I got those two numbers mixed up and I am not sure I have been quite clear. Resolution 163 is what I have been advocating. It checks them and checks them in a way everybody will understand.

Mr. Judd. In other words, it is not enough to cast out an evil system, we must put a better one in its place. We can perhaps defeat it by force of arms but we cannot overcome it except by a better system?

Mr. EASTMAN. That is right.

Mr. JUD. Do you approve of the proposal to have a western union, made up of five nations, in what essentially is a defensive military alliance with United States' support? Do you approve of that?

Mr. EASTMAN. Yes.

Mr. Judd. Do you see any reason why that should not be expanded ? Do you see any disadvantages in expanding it to include all the countries who will come along?

Mr. EASTMAN. I think it should be expanded.

Mr. Judd. The more nations you have, the more you reduce the chance of attack?

Mr. EASTMAN. You must get the double democratic world aware of the facts and into an organization.

Mr. JUDD. Do you think Stalin thinks, as you said Hitler thought, that we are a degenerate people and that, for example, even if our President and Secretary of State tried to get some changes in the Charter our American people would not support them? Do you think that Stalin thinks that?

Mr. EASTMAN. Yes, he does.

Mr. Judd. Then, if the Congress of the United States were to pass a resolution, which it would not do unless it represented the majority sentiment of the United States because that is the way we operate, a resolution crystallizing for our own administration and for the world, including the Soviets, the overwhelming sentiment developed in these

hearings for strengthening the United Nations structure-do you think that would hinder or strengthen the hand of our Executive in dealing with these nations?

Mr. EASTMAN. It would strengthen it enormously.

Mr. Judd. The question was raised by my friend from Michigan that veto measures had not gotten Russia anywhere; that during 3 years' time they had vetoed repeatedly but had not succeeded in accomplishing what they wanted in the veto.

Is it not true that they accomplished this: They bought 3 years of precious time with those vetoes?

Mr. EASTMAN. That is right.

Mr. Judd. From your study of communism and Marxist techniques and tactics, would you say that usually when they go out and shout for lower prices or ask for a strike to reduce prices and thereby cause the prices to go higher, they actually do achieve their real objective which is confusion and dissatisfaction?

Mr.

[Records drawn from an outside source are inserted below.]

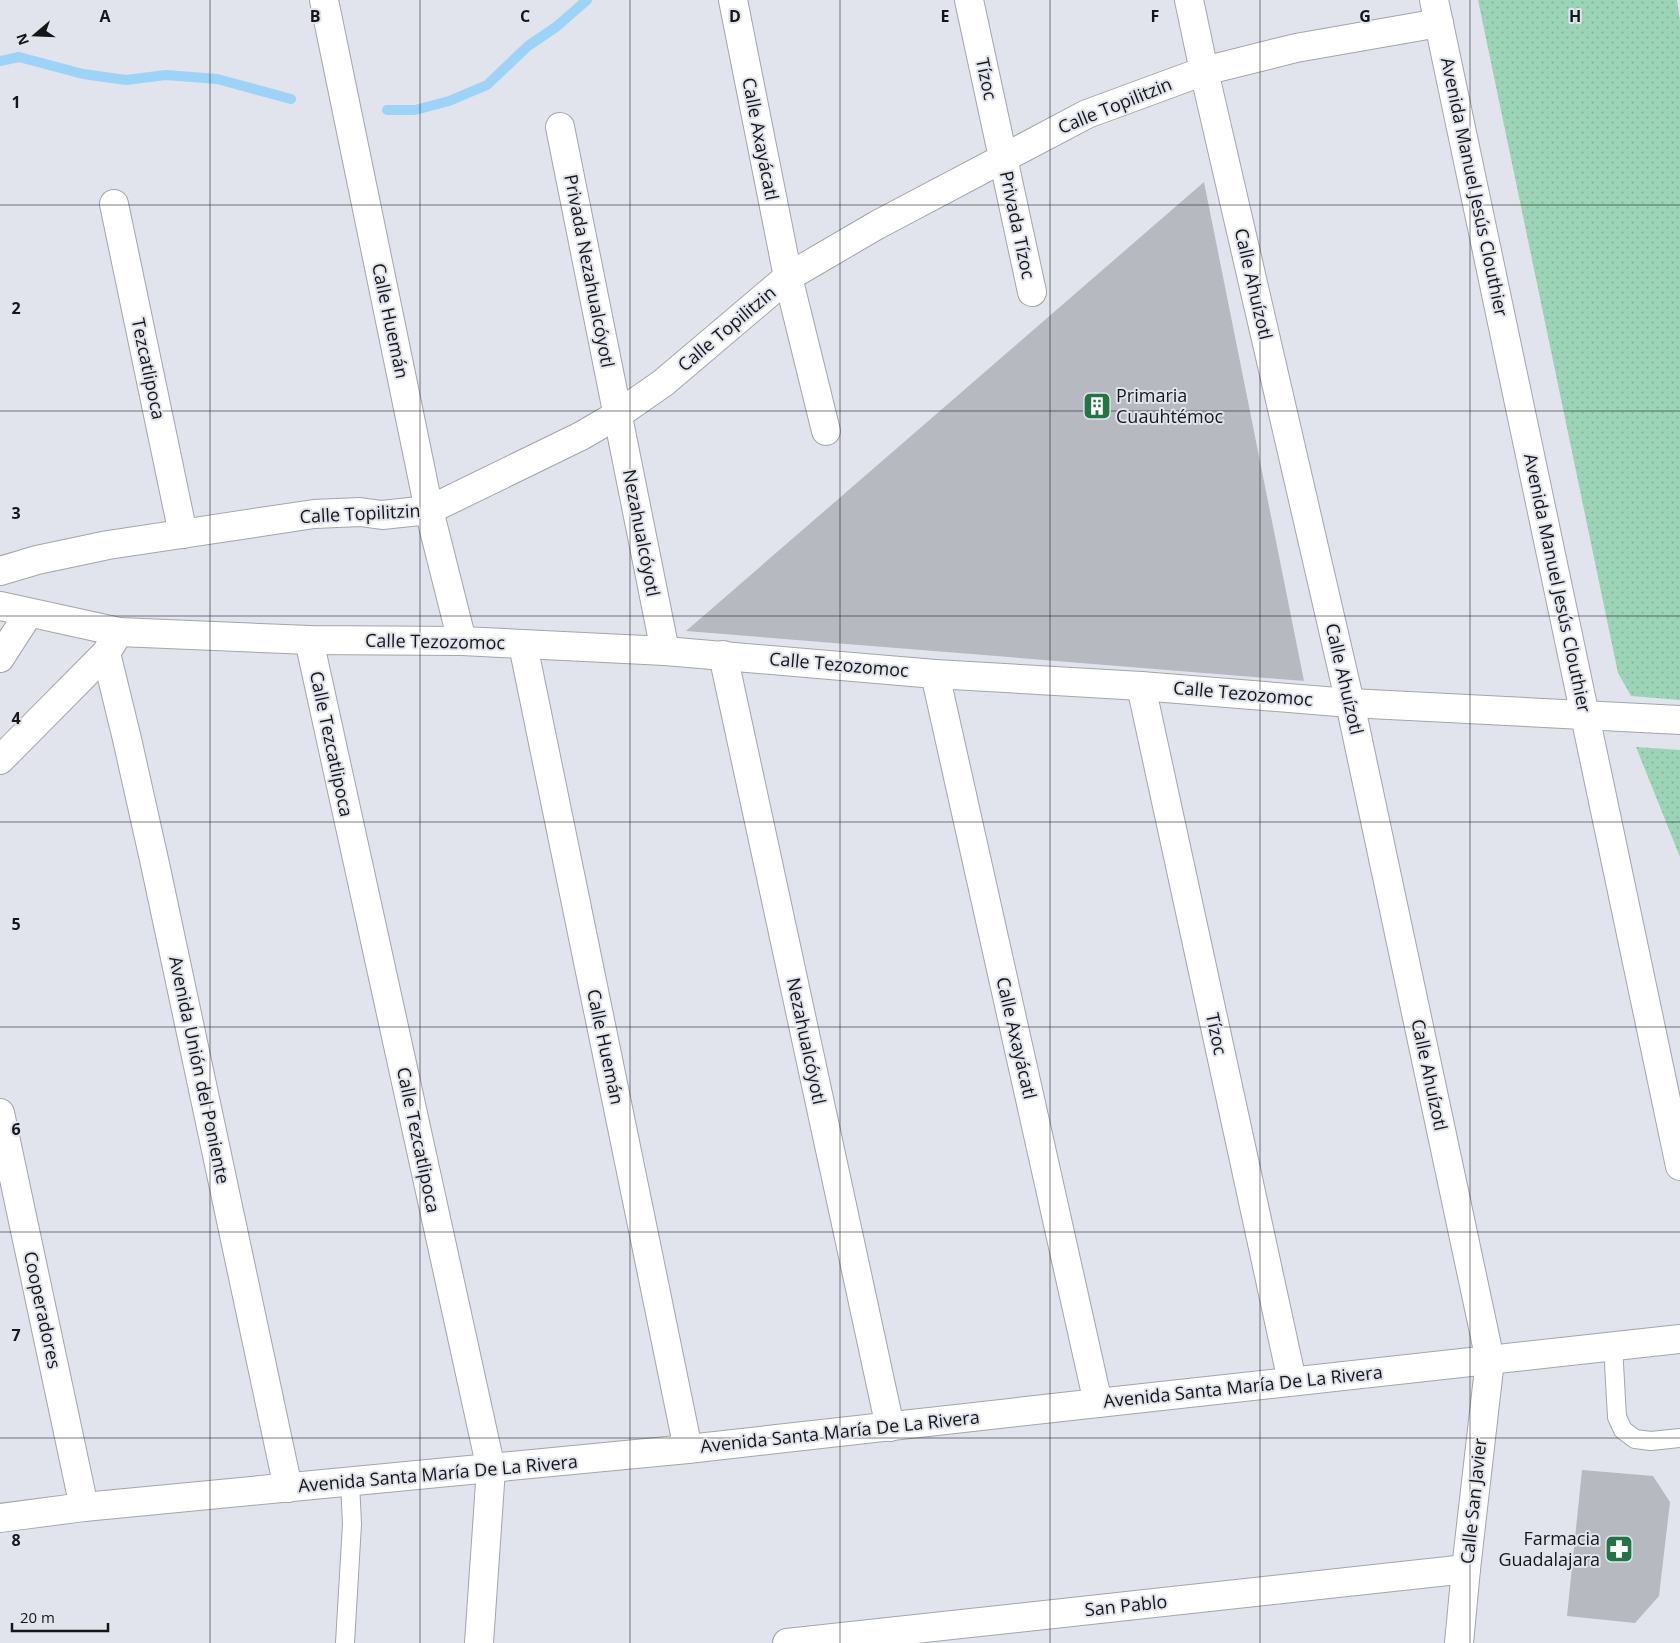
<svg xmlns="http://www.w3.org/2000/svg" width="1680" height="1643" viewBox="0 0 1680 1643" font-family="'Open Sans',sans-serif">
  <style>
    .park { fill: url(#park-dots) }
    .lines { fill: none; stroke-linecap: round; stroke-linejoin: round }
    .stream { stroke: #9cd3f7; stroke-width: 10 }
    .building { fill: #b6b9c0 }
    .service-casing { stroke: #a3a5ac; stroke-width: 20 }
    .minor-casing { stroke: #a3a5ac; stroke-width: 30 }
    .tertiary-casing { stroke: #a3a5ac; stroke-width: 30 }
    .service { stroke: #fff; stroke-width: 18 }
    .minor { stroke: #fff; stroke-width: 28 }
    .tertiary { stroke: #fff; stroke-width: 28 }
    .grid { fill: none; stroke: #151619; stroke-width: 1; stroke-opacity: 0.55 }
    .labels { text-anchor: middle; stroke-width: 4; stroke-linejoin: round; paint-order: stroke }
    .street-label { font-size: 18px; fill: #151619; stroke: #e1e4ec }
    .poi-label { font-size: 18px; fill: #151619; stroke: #e1e4ec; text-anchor: start }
    .grid-label { font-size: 16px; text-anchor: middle; font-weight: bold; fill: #151619; stroke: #e1e4ec; stroke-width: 4; stroke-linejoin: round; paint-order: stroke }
  </style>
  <defs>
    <pattern id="park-dots" width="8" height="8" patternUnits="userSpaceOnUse" patternTransform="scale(1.25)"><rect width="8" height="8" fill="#9cd4b7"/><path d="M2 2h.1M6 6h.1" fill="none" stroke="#86b59d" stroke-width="1.8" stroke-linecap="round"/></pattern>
  </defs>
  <rect width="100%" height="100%" fill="#e1e4ec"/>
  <g class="park">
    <polygon points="1478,0 1677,0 1680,21 1680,700 1631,696 1618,673"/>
    <polygon points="1636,747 1680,750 1680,857"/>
  </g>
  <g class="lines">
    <g class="stream">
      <polyline points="0,61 19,57 83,74 126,80 166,75 217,79 291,99"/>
      <polyline points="387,110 415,110 449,101 487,85 528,46 556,27 587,0"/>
    </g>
  </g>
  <g class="building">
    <polygon points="1204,182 1304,681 686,631"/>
    <polygon points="1582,1470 1653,1476 1670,1502 1659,1596 1635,1623 1567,1616"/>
  </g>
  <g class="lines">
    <defs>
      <g id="service">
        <polyline points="1613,1346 1617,1417 1623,1430 1635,1439 1651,1441 1680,1438"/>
        <polyline points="345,1643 352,1524 350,1482"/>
      </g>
      <g id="minor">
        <polyline points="324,0 429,510 462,641"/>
        <polyline points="733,0 788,277 826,431"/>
        <polyline points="969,0 1032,292"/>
        <polyline points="1189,0 1204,71 1350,703 1490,1360 1466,1569 1459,1643"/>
        <polyline points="560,127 665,651"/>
        <polyline points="114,204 183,534"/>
        <polyline points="309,640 491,1469 479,1643"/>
        <polyline points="523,645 688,1449"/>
        <polyline points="106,653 127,739 155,864 288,1488"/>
        <polyline points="723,655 890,1427"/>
        <polyline points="0,658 29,613"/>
        <polyline points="935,674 1098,1403"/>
        <polyline points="1141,686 1292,1381"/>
        <polyline points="0,1113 84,1507"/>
        <polyline points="787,1643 1466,1569"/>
      </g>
      <g id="tertiary">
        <polyline points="1434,0 1680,1166"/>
        <polyline points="0,571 37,560 108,545 314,514 360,512 382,515 429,510 581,436 617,415 663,383 788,277 877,225 1087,114 1204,71 1296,48 1439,23"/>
        <polyline points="0,606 119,632 309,640 462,641 665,651 935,674 1141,686 1350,703 1680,720"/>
        <polyline points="0,760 106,653 119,632"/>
        <polyline points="0,1518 84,1507 688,1449 1098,1403 1680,1339"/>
      </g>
    </defs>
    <use href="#service" class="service-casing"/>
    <use href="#minor" class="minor-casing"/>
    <use href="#tertiary" class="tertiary-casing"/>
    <use href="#service" class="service"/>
    <use href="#minor" class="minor"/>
    <use href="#tertiary" class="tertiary"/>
  </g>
  <path class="grid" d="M210 0V1643M420 0V1643M630 0V1643M840 0V1643M1050 0V1643M1260 0V1643M1470 0V1643M0 205H1680M0 411H1680M0 616H1680M0 822H1680M0 1027H1680M0 1232H1680M0 1438H1680"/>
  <defs>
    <symbol id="building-square" viewBox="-11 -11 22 22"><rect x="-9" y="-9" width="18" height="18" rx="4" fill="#257444" stroke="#e1e4ec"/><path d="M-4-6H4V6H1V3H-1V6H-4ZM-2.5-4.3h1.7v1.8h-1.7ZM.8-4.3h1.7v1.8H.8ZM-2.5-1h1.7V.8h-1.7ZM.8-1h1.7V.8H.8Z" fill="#fff"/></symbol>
    <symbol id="pharmacy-square" viewBox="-11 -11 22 22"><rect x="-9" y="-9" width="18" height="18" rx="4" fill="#257444" stroke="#e1e4ec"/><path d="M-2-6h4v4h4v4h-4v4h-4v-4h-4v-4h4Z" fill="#fff"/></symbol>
  </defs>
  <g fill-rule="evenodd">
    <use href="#building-square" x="1081" y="390" width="32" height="32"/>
    <use href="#pharmacy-square" x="1603" y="1533" width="32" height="32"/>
  </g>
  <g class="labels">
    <g class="street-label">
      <text transform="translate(986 79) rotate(78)" y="6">Tízoc</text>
      <text transform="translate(1115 106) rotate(-22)" y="6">Calle Topilitzin</text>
      <text transform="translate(760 139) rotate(79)" y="6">Calle Axayácatl</text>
      <text transform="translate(1474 187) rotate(78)" y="6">Avenida Manuel Jesús Clouthier</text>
      <text transform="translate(1017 225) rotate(78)" y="6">Privada Tízoc</text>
      <text transform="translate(589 271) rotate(79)" y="6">Privada Nezahualcóyotl</text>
      <text transform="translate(1253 284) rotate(77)" y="6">Calle Ahuízotl</text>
      <text transform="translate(390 321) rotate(78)" y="6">Calle Huemán</text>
      <text transform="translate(727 329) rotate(-40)" y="6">Calle Topilitzin</text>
      <text transform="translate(148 369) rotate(78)" y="6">Tezcatlipoca</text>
      <text transform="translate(360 514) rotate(-3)" y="6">Calle Topilitzin</text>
      <text transform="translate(641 533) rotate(79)" y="6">Nezahualcóyotl</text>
      <text transform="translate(1557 583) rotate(78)" y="6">Avenida Manuel Jesús Clouthier</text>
      <text transform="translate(435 642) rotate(1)" y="6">Calle Tezozomoc</text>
      <text transform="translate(839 665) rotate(5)" y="6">Calle Tezozomoc</text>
      <text transform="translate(1344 679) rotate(77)" y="6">Calle Ahuízotl</text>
      <text transform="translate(1243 694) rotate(5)" y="6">Calle Tezozomoc</text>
      <text transform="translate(331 744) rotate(78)" y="6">Calle Tezcatlipoca</text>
      <text transform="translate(1216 1034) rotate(78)" y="6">Tízoc</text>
      <text transform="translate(1016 1038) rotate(77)" y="6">Calle Axayácatl</text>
      <text transform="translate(806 1041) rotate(78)" y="6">Nezahualcóyotl</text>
      <text transform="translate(605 1047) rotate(78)" y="6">Calle Huemán</text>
      <text transform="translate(199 1070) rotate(78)" y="6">Avenida Unión del Poniente</text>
      <text transform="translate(1429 1075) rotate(78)" y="6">Calle Ahuízotl</text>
      <text transform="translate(418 1140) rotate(78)" y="6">Calle Tezcatlipoca</text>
      <text transform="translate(42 1310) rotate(78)" y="6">Cooperadores</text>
      <text transform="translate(1243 1387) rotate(-6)" y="6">Avenida Santa María De La Rivera</text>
      <text transform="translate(840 1432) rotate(-6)" y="6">Avenida Santa María De La Rivera</text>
      <text transform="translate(438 1474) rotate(-5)" y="6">Avenida Santa María De La Rivera</text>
      <text transform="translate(1474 1501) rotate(-84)" y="6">Calle San Javier</text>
      <text transform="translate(1126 1606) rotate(-6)" y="6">San Pablo</text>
    </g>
    <g class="poi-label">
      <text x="1116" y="402">Primaria<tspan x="1116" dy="21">Cuauhtémoc</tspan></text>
      <text x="1600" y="1545" text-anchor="end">Farmacia<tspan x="1600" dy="21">Guadalajara</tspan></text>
    </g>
  </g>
  <g class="grid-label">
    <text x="105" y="22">A</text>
    <text x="315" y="22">B</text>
    <text x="525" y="22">C</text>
    <text x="735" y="22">D</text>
    <text x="945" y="22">E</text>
    <text x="1155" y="22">F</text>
    <text x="1365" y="22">G</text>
    <text x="1575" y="22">H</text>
    <text x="16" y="108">1</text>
    <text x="16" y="314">2</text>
    <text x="16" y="519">3</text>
    <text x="16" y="724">4</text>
    <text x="16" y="930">5</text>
    <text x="16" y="1135">6</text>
    <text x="16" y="1341">7</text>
    <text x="16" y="1546">8</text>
  </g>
  <g transform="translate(35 35) rotate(251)" stroke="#e1e4ec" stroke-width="4" paint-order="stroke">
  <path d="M0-4L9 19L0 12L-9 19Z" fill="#151619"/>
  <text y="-8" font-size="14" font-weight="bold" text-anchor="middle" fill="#151619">N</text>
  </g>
  <path d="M12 1623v8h96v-8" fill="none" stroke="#151619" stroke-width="2.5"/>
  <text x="20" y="1623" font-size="15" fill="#151619" stroke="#e1e4ec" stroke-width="4" paint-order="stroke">20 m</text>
</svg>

EASTMAN. Confusion, chaos, and sabotage of our whole system; yes.

Mr. Judd. Did you not mention the quotation from Stalin in which he said, “The mightiest ally of Soviet Russia, is to have” he did not say "peace, prosperity, and contentment”; but—"strife, conflicts, and wars in every caplitalistic country"?

Mr. EASTMAN. That is right.

Mr. Judd. So while the vetoes did not accomplish what to the uninitiated it looked as if they were trying to accomplish, they did in fact accomplish what they really were after-delay and confusion, reducing the effectiveness of the United Nations?

Mr. EASTMAN. Yes.

Mr. JUDD. You spoke of General Marshall's statement in which he said he hoped to dissipate their misconceptions regarding us and the possibility of the two systems living together in one world,

and thereby to get agreement with them? Do you think that for a high official of the United States Government to say in public that we should not do anything until we get agreement with the Soviets improves or decreases the chance of getting that agreement?

Mr. EASTMAN. I think it decreases them in a terrifying degree. As I say, I think this is terrifying.

Mr. Judd. Does it not just telĩ them that all they have to do is sit there until the world goes to hell, and we have told them in advance we won't do anything?

Mr. EASTMAN. Yes.

Mr. JONKMAN. Mr. Chairman, I do not think that question is proper.

Mr. Judd. You do not think it is proper?
Mr. JONKMAN. No.
Mr. JUDD. In what sense ?
Mr. JONKMAN. Have the reporter read it.

The REPORTER (reading): Does it not just tell them that all they have to do is sit there until the world goes to hell, and we have told them in advance we won't do anything?

Mr. JONKMAN. It is based on the assumption that they are just sitting there not doing anything, which just is not true.